■ **What to do**: Please state the number of lines in the material below that contain "sans", with no other words.
= = = =
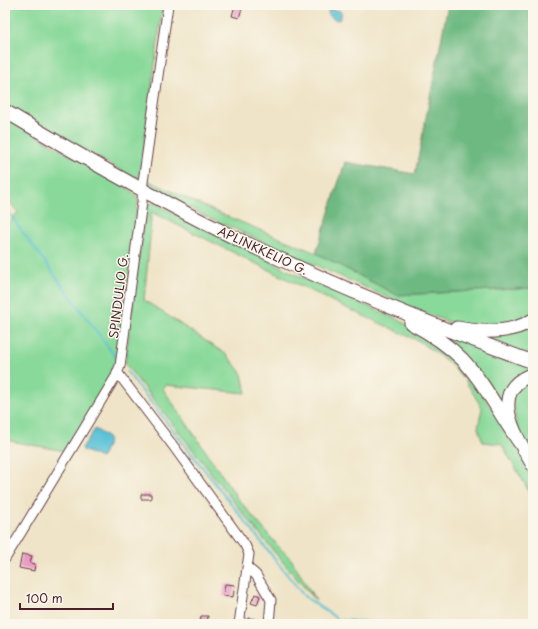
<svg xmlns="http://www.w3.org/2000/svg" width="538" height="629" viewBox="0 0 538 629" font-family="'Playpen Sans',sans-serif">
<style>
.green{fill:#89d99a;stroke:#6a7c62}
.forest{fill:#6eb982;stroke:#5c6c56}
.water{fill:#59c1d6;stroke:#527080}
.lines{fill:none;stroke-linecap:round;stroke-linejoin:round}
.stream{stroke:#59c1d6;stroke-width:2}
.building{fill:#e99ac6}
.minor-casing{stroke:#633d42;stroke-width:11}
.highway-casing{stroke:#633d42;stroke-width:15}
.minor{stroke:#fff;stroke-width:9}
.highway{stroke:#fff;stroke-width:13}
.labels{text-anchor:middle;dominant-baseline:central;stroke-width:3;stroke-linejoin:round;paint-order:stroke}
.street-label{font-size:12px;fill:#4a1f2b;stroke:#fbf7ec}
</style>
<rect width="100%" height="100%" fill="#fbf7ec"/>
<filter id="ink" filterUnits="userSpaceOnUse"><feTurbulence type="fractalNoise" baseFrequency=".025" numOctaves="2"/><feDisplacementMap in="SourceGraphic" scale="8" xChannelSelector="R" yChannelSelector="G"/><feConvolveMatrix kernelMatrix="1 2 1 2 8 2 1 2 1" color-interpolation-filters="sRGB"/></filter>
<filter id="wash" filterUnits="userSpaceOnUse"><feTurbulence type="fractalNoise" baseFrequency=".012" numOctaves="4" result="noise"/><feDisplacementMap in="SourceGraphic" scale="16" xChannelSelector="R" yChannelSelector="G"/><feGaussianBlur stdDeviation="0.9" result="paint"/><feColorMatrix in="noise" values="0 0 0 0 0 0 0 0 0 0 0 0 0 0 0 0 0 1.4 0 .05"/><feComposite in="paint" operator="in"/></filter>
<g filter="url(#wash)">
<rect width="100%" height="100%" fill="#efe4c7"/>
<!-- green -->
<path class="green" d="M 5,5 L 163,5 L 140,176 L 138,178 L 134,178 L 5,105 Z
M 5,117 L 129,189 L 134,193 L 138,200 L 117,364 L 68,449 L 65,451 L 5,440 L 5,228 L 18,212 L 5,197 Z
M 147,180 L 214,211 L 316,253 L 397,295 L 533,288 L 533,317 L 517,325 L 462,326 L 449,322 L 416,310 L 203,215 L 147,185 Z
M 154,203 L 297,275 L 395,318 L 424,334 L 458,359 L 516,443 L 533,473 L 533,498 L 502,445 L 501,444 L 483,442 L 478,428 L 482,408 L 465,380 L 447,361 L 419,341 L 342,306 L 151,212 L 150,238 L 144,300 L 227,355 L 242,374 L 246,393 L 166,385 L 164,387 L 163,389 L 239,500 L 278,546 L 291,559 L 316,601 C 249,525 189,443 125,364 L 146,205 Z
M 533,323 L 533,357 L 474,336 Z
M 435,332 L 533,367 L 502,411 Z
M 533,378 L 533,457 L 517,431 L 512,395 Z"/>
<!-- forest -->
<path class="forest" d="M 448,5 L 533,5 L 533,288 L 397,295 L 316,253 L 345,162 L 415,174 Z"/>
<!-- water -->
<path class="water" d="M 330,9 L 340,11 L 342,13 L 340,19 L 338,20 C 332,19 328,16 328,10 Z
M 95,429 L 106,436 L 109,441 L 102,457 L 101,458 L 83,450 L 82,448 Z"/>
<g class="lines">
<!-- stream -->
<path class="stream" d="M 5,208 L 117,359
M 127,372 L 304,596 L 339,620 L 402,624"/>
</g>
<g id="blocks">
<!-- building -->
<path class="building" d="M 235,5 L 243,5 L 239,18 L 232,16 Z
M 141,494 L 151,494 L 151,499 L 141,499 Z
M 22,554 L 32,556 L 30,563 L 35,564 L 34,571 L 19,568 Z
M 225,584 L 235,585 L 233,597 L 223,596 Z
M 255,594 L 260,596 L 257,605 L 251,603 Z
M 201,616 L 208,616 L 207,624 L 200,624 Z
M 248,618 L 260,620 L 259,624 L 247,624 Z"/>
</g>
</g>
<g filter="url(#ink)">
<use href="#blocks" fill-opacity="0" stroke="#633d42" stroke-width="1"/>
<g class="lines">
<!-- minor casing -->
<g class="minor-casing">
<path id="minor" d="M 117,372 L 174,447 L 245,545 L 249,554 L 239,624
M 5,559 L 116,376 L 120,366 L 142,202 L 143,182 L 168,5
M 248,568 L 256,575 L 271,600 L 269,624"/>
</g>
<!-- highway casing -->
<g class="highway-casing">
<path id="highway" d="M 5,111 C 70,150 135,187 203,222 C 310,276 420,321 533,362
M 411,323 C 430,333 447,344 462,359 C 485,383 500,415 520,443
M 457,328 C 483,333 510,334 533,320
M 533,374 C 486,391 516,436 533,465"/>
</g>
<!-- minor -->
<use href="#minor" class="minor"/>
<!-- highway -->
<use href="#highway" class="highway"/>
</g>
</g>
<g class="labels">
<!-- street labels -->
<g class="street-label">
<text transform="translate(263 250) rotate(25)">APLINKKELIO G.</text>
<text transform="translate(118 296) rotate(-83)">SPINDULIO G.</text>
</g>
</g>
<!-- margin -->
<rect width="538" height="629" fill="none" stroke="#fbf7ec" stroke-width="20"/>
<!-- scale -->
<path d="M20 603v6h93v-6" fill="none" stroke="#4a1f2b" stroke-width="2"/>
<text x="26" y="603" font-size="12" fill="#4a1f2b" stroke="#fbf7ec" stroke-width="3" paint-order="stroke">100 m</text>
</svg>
= = = =
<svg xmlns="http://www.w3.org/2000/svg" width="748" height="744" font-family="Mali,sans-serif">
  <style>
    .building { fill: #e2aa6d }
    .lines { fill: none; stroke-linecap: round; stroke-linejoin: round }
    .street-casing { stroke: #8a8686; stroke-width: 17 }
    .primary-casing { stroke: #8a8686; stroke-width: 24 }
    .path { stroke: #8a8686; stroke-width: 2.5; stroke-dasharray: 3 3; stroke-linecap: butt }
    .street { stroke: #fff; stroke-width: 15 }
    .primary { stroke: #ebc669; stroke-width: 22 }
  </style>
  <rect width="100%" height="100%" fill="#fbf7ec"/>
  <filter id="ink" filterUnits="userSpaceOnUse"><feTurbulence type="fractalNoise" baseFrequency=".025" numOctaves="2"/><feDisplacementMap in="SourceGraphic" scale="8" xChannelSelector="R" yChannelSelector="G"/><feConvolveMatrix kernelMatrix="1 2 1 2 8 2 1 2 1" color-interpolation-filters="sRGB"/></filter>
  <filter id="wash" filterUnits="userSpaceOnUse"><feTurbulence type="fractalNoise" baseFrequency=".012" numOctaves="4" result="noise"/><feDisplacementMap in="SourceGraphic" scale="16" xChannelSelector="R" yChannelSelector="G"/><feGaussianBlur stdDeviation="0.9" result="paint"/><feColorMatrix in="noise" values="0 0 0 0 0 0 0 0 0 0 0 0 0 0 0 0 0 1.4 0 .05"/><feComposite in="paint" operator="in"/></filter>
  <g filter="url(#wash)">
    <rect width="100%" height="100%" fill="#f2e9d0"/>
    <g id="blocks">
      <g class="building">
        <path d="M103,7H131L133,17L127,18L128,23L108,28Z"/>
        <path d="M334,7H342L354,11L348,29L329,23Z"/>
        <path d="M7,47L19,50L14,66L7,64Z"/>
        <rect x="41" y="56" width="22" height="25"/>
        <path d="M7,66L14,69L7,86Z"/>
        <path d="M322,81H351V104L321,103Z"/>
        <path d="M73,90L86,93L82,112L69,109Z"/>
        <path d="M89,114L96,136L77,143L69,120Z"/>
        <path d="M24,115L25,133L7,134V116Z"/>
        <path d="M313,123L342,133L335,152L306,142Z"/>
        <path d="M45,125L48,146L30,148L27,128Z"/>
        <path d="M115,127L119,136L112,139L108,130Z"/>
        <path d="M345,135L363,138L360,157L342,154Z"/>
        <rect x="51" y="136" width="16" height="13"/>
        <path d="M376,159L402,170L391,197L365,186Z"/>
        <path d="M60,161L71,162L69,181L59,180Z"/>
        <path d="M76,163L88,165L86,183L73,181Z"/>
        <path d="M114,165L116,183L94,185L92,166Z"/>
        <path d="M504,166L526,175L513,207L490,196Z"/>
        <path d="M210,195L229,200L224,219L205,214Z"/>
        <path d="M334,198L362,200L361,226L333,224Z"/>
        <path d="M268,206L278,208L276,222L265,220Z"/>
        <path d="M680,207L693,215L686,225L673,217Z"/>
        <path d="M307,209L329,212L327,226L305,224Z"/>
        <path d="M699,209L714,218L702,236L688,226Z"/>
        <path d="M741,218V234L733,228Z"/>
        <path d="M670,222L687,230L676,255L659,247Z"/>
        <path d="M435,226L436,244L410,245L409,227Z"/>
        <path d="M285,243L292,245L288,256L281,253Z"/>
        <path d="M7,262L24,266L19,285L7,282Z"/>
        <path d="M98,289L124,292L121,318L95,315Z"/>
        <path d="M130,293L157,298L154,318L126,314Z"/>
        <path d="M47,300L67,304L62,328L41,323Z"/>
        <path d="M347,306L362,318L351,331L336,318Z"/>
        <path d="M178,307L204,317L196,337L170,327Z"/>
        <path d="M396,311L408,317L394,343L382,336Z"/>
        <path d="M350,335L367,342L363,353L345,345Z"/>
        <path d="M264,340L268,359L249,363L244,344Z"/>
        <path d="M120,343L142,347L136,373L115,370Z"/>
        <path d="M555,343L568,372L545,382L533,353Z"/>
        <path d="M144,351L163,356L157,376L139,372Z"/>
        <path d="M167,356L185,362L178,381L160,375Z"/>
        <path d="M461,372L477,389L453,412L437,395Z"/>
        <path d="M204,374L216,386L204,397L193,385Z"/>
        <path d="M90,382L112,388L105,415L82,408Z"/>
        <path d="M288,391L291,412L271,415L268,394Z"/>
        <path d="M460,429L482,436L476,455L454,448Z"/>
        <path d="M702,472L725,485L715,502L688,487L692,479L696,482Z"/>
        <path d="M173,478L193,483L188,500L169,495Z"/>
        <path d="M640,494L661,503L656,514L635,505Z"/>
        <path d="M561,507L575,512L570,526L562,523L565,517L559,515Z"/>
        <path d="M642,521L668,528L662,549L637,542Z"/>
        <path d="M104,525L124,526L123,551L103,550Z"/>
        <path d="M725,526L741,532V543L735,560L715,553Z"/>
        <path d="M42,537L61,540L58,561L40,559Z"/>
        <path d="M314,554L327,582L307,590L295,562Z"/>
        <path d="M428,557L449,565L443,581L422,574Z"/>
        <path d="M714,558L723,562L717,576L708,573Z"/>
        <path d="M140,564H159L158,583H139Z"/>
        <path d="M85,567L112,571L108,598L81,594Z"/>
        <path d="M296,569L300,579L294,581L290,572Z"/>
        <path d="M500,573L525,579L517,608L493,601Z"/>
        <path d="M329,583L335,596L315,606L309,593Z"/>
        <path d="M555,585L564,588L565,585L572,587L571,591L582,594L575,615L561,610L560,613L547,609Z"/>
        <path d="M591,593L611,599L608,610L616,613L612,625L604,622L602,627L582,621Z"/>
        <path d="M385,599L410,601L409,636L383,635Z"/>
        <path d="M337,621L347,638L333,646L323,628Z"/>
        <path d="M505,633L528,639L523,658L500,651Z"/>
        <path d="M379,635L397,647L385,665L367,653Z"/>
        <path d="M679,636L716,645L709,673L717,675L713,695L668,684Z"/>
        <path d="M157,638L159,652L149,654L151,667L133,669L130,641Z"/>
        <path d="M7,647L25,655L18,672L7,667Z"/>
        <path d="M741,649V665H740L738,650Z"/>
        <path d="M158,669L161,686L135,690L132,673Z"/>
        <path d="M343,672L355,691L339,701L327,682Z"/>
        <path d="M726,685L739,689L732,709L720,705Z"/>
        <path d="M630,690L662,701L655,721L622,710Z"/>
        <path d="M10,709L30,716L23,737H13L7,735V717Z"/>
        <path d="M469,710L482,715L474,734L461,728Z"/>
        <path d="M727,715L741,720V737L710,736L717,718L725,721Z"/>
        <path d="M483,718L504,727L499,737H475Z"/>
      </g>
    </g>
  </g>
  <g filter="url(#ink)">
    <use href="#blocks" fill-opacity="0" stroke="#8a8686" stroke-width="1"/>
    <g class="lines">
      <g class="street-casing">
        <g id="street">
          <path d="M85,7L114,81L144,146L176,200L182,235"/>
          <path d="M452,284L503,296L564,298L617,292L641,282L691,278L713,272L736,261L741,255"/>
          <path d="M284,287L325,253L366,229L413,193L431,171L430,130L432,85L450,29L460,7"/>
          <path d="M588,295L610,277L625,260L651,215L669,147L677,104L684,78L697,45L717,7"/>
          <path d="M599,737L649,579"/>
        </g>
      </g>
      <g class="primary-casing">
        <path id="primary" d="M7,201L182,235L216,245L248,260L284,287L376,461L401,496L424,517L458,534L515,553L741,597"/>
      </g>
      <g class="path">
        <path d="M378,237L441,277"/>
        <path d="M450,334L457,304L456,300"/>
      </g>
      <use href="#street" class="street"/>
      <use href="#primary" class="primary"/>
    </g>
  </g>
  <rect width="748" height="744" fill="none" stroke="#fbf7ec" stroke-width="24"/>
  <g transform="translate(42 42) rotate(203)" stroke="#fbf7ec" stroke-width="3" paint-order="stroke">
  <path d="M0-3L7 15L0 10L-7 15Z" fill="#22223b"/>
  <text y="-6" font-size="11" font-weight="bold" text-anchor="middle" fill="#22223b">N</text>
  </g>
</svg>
= = = =
■ **Task solution**: 2